Spin the wheel 90° and it’s easy to see that the wheel can’t “stand” on the spokes because there is nothing to stand on. Put weight on the structure and it will collapse like a house of cards.



This close up even shows how the spokes are now in contact with the ground and would bend under slight weight. I’m not brave…nor dumb…enough to try to put a load on the wheel with the spoke at the bottom of the wheel.



This clearly shows that the wheel doesn’t “stand” on anything but rather hangs from the rim.

Originally Posted by 79pmooney
The only force may be tension but what breaks spokes is not force but stress. The stress at both the bend and the head includes shear. Tension and shear add up but not simply. (Sophomore engineering, Morh's Circle where they weed out those who aren't up to it.) The two stresses love to hang out at stress risers. The straight portion of the spoke is in pretty close to pure tension and the after Mohr's Circle total stress is virtually the very easy to calculate average tension across the spoke section.
Here’s a definition of stress.

Mechanical Stress is a measure of internal resistance exhibited by a body or material when an external force is applied to it.
The only applied stress in a spoke is tension. Yes, the head breaks because of shear but that shear is induced by the tension on the spoke.
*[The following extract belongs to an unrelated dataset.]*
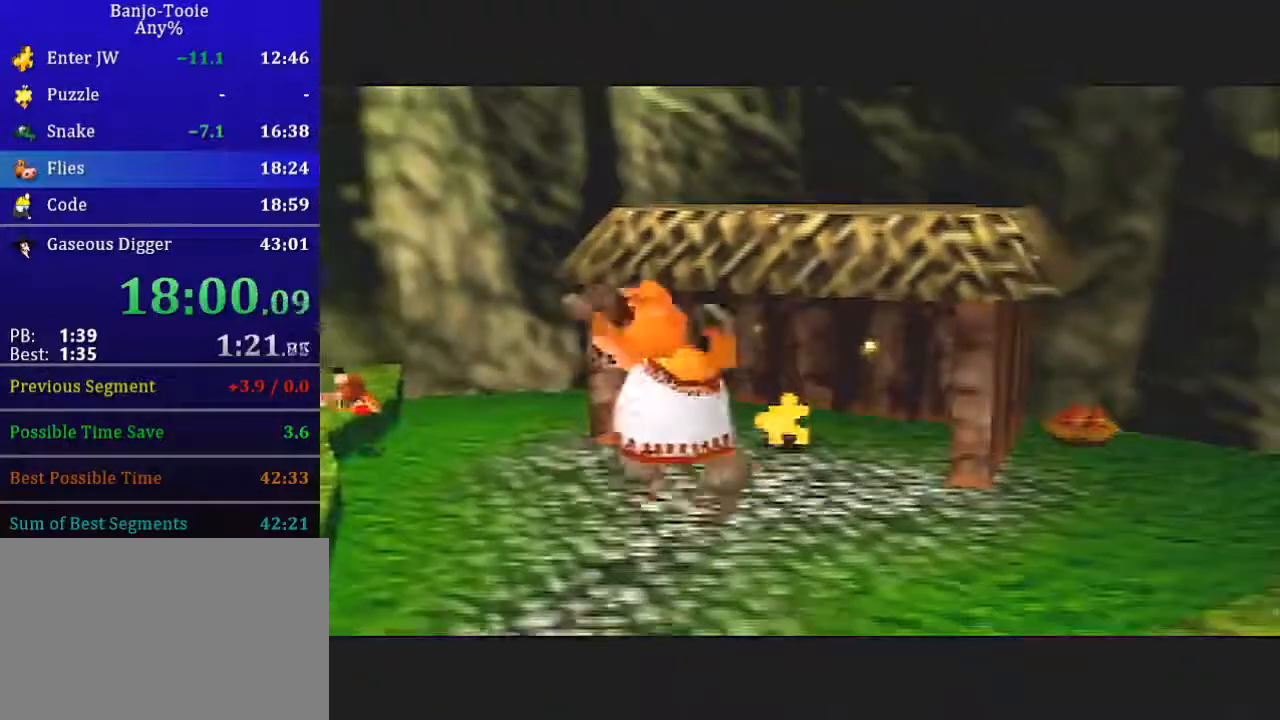
{"buttons": ["Z"], "left_stick": "right", "events": []}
Pillar’s tension testing of the spokes may not be a perfect model but I suspect that the failure of the spoke is probably not midshaft but the head shears off. And, as I stated in a previous post, the Pillar testing is the only testing of spoke strength of any kind I’ve ever found.

Originally Posted by Bad Lag
Yes, however, the idea is that they do not fail in use because of excessive tensile loading but due to fatigue from repetitive cyclic tensile loading.

If it were a simple tensile strength issue, the spokes would fail as soon as you sat on the seat or hit your first bump.

Rather, it is that initial pre-load overlaid with the successive stress reduction/relaxation and re-application of the load as the wheel rotates that causes eventual fatigue life failure (look up S-N curves).
While all of that is true, it’s not something that has been measured or, if it has been measured, it has not been reported. On the other hand, real world use illustrates that butted spokes are “stronger” (or “more durable” if you prefer) than unbutted spokes. I’m not saying that Pillar’s testing is the end all and be all to spoke testing nor that more testing can’t (or shouldn’t) be done. It’s a starting point with actual results. Having actual measurements is very rare indeed. It also happens to match advice from others as well as real world results.